I’d also like to take the opportunity to thank Judy Atkinson, Don Coyhis and Marion Kickett for inspiring me into this field. My journey has only just begun, but it’s already been stimulating and enjoyable… and challenging. No doubt there are many challenges ahead, but we’ll take them in our stride.
It’s strange, but I feel that I was meant to spend time in neuroscience research and in the addiction/mental health recovery field before finding what I was always meant to do. It’s like my past careers were ‘preparation’ for my Sharing Culture career.
I’d like to thank Michael Scott and my Sharing Culture colleague Michael Liu for all their support and discussions this year. Thank you to Carlie Atkinson, Tim Carey, Zohl de Ishtar, Judith Landau and Dave Walker for their support and ‘virtual’ chats during the past months.
I’ve made many more friends in the past year and a number of these people have really inspired me - they may not know that! I look forward to some exciting future collaborations.
Thanks also to John Cusack, Karen Hume and Ann Oakley-Hawke, who have helped my to begin to understand a different culture to my own. I’ve a long, long way to go in that regard, but I am humbled to be on this journey.
A special thanks to my beautiful partner Linda for all her love and support… and for listening to me when I ‘go off on one’. And to my lovely children Annalie, Ben, Natasha and Sam. Thank you for your support and belief. I’m very proud of each of you and I miss you terribly. Finally, thanks to my stepdaughter Sophie, who brings joy and beautiful smiles to our house.

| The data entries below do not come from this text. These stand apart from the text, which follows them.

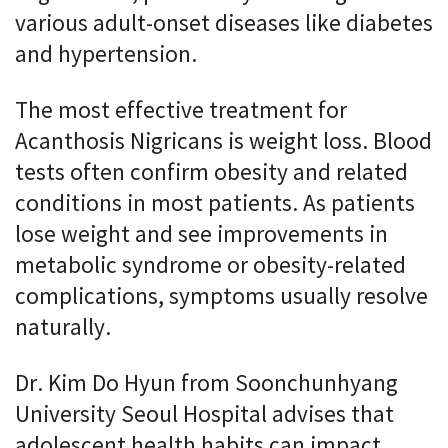
various adult-onset diseases like diabetes
and hypertension.
The most effective treatment for
Acanthosis Nigricans is weight loss. Blood
tests often confirm obesity and related
conditions in most patients. As patients
lose weight and see improvements in
metabolic syndrome or obesity-related
complications, symptoms usually resolve
naturally.
Dr. Kim Do Hyun from Soonchunhyang
University Seoul Hospital advises that
adolescent health habits can impact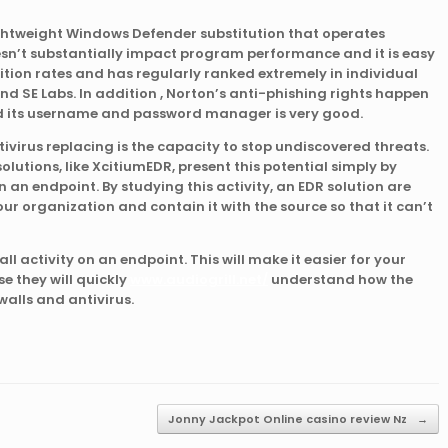
ightweight Windows Defender substitution that operates
sn’t substantially impact program performance and it is easy
nition rates and has regularly ranked extremely in individual
d SE Labs. In addition , Norton’s anti-phishing rights happen
nd its username and password manager is very good.
ntivirus replacing is the capacity to stop undiscovered threats.
lutions, like XcitiumEDR, present this potential simply by
 an endpoint. By studying this activity, an EDR solution are
our organization and contain it with the source so that it can’t
o all activity on an endpoint. This will make it easier for your
e they will quickly
www.audiogrill.net/
understand how the
walls and antivirus.
Jonny Jackpot Online casino review Nz
→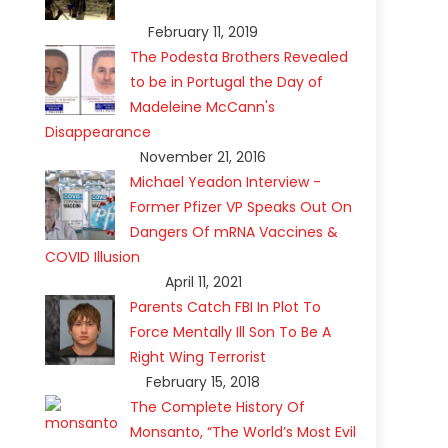
February 11, 2019
The Podesta Brothers Revealed
to be in Portugal the Day of
Madeleine McCann's
Disappearance
November 21, 2016
Michael Yeadon Interview -
Former Pfizer VP Speaks Out On
Dangers Of mRNA Vaccines &
COVID Illusion
April 11, 2021
Parents Catch FBI In Plot To
Force Mentally Ill Son To Be A
Right Wing Terrorist
February 15, 2018
The Complete History Of
Monsanto, “The World’s Most Evil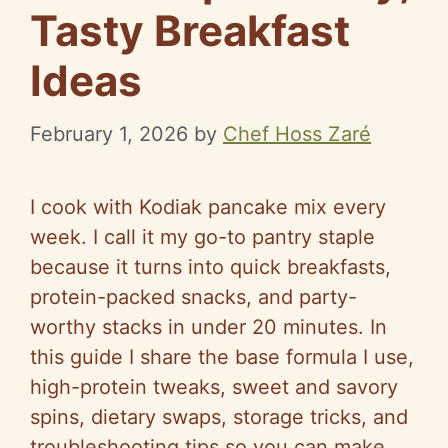
Tasty Breakfast
Ideas
February 1, 2026
by
Chef Hoss Zaré
I cook with Kodiak pancake mix every
week. I call it my go-to pantry staple
because it turns into quick breakfasts,
protein-packed snacks, and party-
worthy stacks in under 20 minutes. In
this guide I share the base formula I use,
high-protein tweaks, sweet and savory
spins, dietary swaps, storage tricks, and
troubleshooting tips so you can make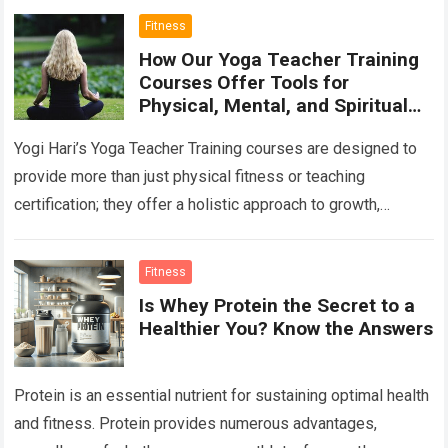
Fitness
How Our Yoga Teacher Training
Courses Offer Tools for
Physical, Mental, and Spiritual
Growth
Yogi Hari’s Yoga Teacher Training courses are designed to
provide more than just physical fitness or teaching
certification; they offer a holistic approach to growth,
addressing physical, mental, and spiritual…
Read more
Fitness
Is Whey Protein the Secret to a
Healthier You? Know the Answers
Protein is an essential nutrient for sustaining optimal health
and fitness. Protein provides numerous advantages,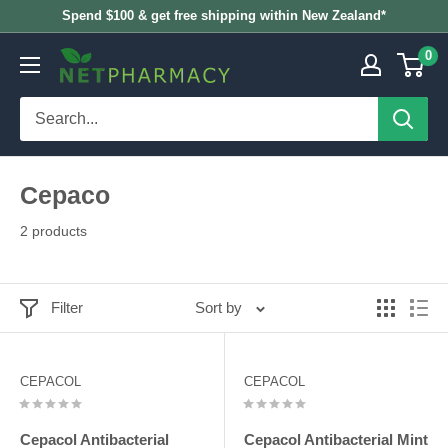
Skip
Spend $100 & get free shipping within New Zealand*
to
0
NETPHARMACY
content
Cepaco
2 products
Filter
Sort by
CEPACOL
CEPACOL
Cepacol Antibacterial
Cepacol Antibacterial Mint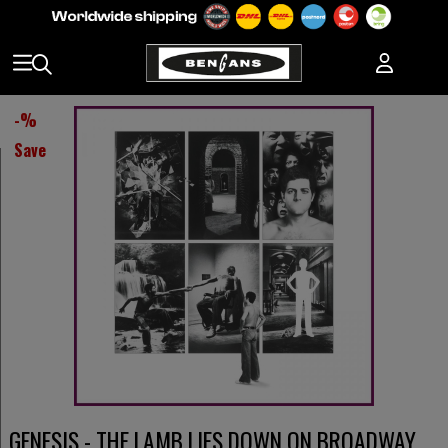
-
%
Save
GENESIS - THE LAMB LIES DOWN ON BROADWAY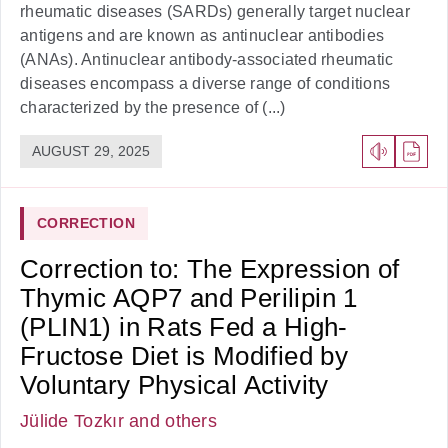
rheumatic diseases (SARDs) generally target nuclear
antigens and are known as antinuclear antibodies
(ANAs). Antinuclear antibody-associated rheumatic
diseases encompass a diverse range of conditions
characterized by the presence of (...)
AUGUST 29, 2025
CORRECTION
Correction to: The Expression of
Thymic AQP7 and Perilipin 1
(PLIN1) in Rats Fed a High-
Fructose Diet is Modified by
Voluntary Physical Activity
Jülide Tozkır
and others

I’d like to end with some words of wisdom from Native American Don Coyhis, who developed the Wellbriety Movement:
“Suppose you have 100 acres full of sick trees who want to get well. If each sick tree leaves the forest to find wellness and then returns to the forest, they get sick again from the infection of the rest of the trees. The Elders taught us that to treat the sick trees you must treat the whole forest - you must create a healing forest. If not, the trees will just keep getting sick again.

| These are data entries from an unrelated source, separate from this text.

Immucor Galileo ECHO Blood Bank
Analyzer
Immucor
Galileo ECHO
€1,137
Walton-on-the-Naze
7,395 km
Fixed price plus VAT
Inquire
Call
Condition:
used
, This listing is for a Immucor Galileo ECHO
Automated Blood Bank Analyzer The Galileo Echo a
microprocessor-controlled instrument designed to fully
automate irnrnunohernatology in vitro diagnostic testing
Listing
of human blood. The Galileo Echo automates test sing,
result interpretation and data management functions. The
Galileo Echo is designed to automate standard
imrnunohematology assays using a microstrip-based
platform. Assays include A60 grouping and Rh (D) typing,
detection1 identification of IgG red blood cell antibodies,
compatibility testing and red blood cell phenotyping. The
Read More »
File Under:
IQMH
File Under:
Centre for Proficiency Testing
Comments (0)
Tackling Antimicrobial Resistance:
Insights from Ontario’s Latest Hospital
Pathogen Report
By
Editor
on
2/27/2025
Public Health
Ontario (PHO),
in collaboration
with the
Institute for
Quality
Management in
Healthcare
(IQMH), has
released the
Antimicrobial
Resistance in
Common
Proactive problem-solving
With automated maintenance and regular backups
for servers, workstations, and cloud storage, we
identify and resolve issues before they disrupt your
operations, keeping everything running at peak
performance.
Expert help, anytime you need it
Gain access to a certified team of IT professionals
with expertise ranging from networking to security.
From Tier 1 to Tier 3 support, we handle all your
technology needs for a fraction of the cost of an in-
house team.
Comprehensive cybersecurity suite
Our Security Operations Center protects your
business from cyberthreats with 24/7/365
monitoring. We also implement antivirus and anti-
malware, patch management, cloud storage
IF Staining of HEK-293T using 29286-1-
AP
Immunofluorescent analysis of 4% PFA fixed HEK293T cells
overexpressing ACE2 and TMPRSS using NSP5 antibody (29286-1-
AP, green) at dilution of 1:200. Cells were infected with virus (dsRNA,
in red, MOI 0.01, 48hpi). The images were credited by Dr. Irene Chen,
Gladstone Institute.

The community forests are now filled with alcoholic trees, drug-addicted trees, co-dependency trees, domestic violence trees, and trees with mental issues. The soil in which those trees are growing is missing the ceremonies, the songs, the stories, the language, and the wisdom of our Elders. When we lost these things, we no longer knew who we were and we were left with anger, guilt, shame, and fear. These were the understandings that the Elders communicated in the early days of the Wellbriety Movement.
And when they gave us that model, we detected for the first time these laws that we needed to guide us, and they told us we would have to test them to make sure they were dependable. They gave us knowledge of the old ways, telling us we couldn’t just jump in there and do it any way, that we had to follow the natural order.
They said all the harmony of the natural order will come back when we follow the natural order. The whole universe runs together so you have to work with it. So all my corporate training meant nothing. It had hardly any value. The Elders gave us an alternative way to work with our communities."